Come on, throw some interpretations at me. The more entertaining the better. I could use some laughs.
'Cause I'm DEPRESSED. I'm dealing with it the best I can, but I am S-A-D SAD. Some time next week I will see New Guy for the last time. (The last time ever? Who knows. I don't know.) It does look like we may actually get a little alone time--his son is going to stay with his grandmother for a few days while New Guy packs and loads, and his teenaged stepson is going to come back with him to help, instead, and TS should be okay entertaining himself for a couple of hours while New Guy and I go to dinner or something. (I'm hoping for "something," myself.)
So, umm....maybe your dream interpretations on my impending nuptials should NOT include references to New Guy, 'kay?

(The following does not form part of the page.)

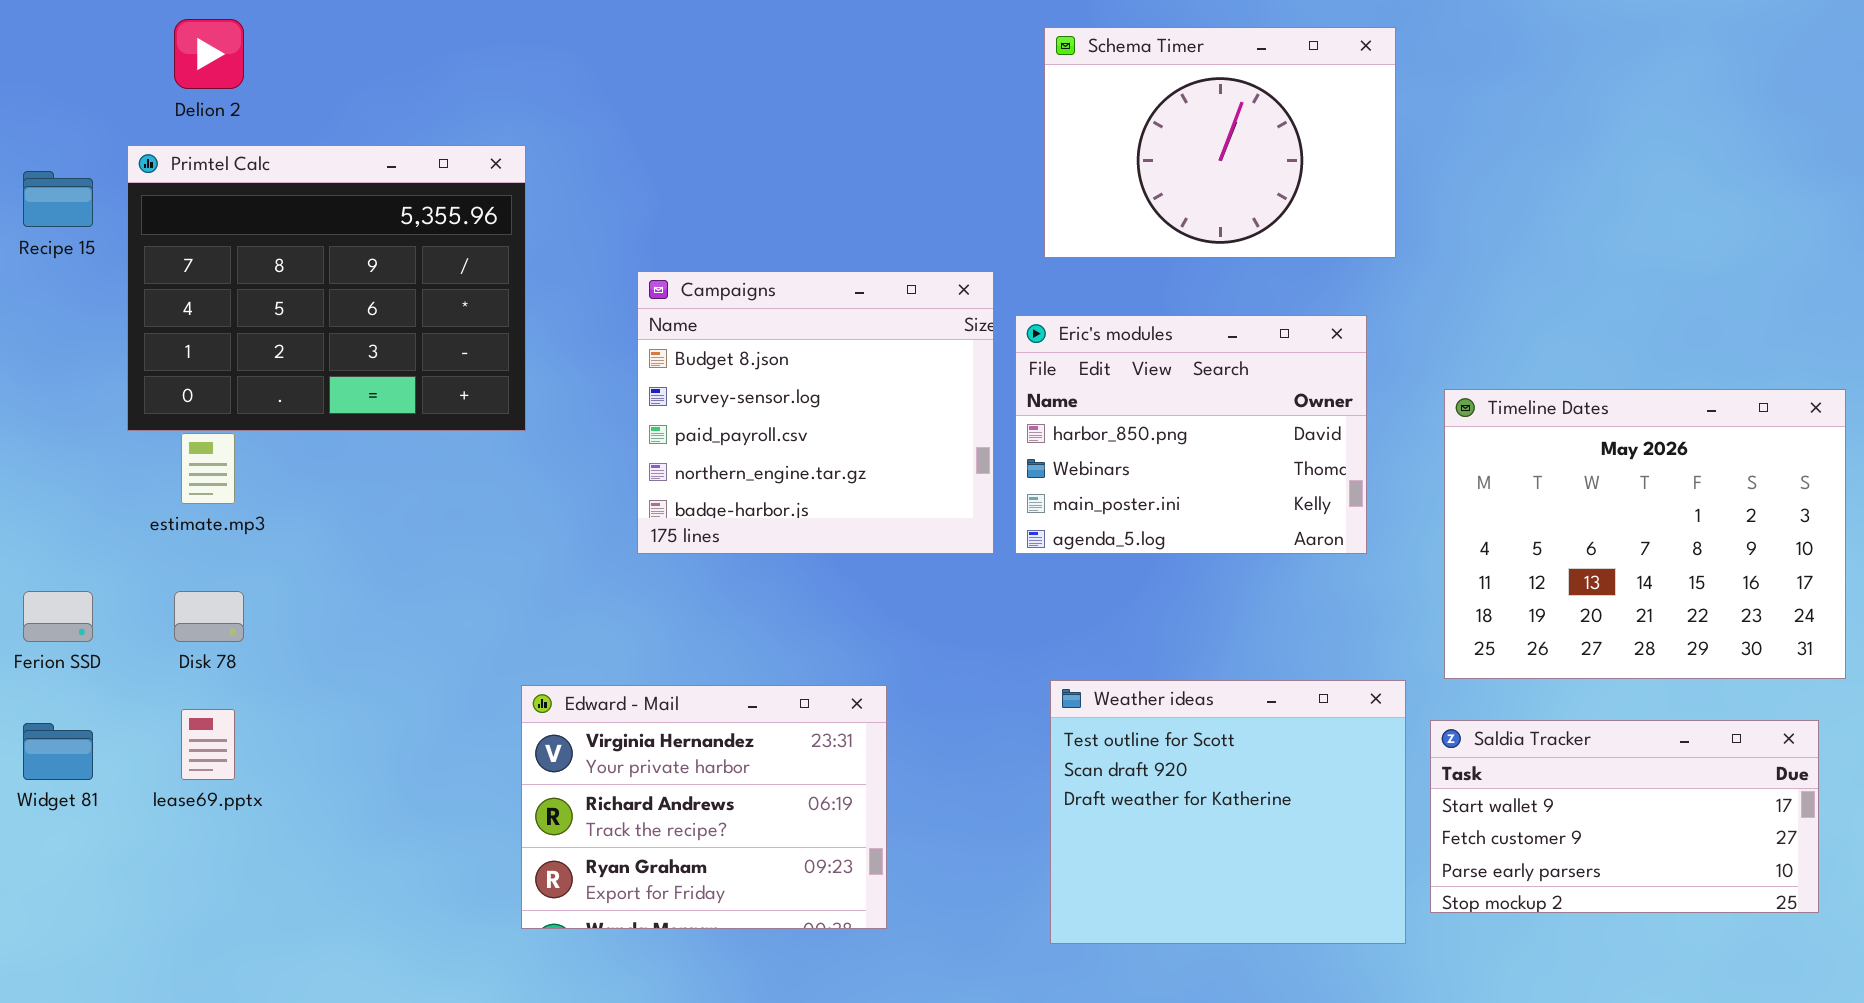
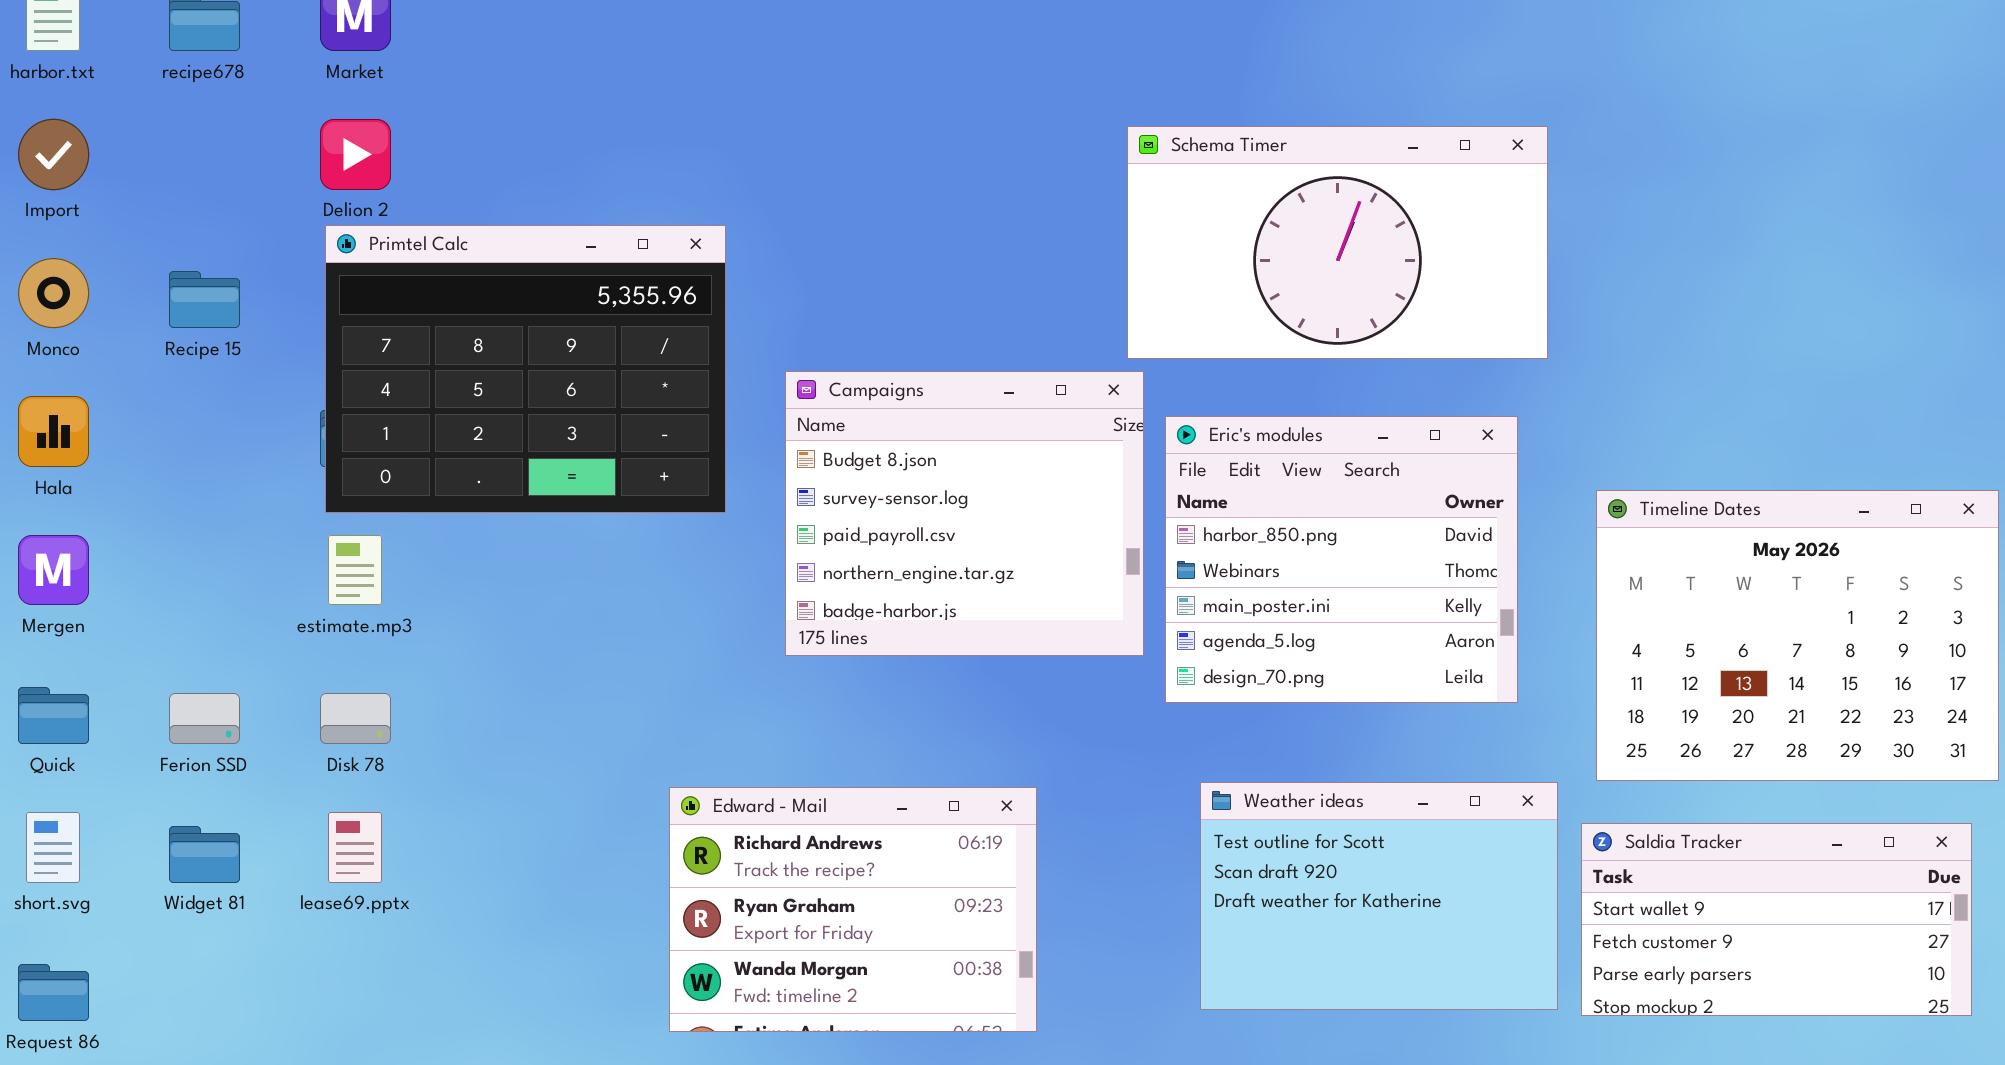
Schema Timer: [1044,27,1396,258] -> [1127,126,1548,359], resized
Primtel Calc: [127,145,526,431] -> [325,225,726,513], moved
Eric's modules: [1015,315,1367,554] -> [1165,416,1518,703], resized
Weather ideas: [1050,680,1406,944] -> [1200,782,1558,1010], resized
Edward - Mail: [521,685,887,929] -> [669,787,1037,1032], scrolled down 1 row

And, in "creepy slackers next door" news, last night I was outside with Pudge about 10:30, when we heard the back gate next door creak open, and somebody in a dark hoodie slithered through to the back of the yard where the chairs are currently located under the trees. The yard is really, really dark, so I can only assume one of the dudes felt the need for a bit of late-night stargazing in his buddy's backyard. Pudge barked like crazy, as did every other dog within earshot, and I HOPE IT WOKE THEIR KIDS UP!!! (Is that hateful of me? I'm not wishing permanent distress on the kids, just that they made their parents' lives hell for a moment or two, before going peacefully back to sleep.) There were a couple of guys outside today when I went home for lunch, and when Pudge went crazy barking at them, for the first time, instead of saying "it's okay, boy" in a soothing tone, I said "Good boy!" And glared at the dudes.
This may soon require action on my part. Gah.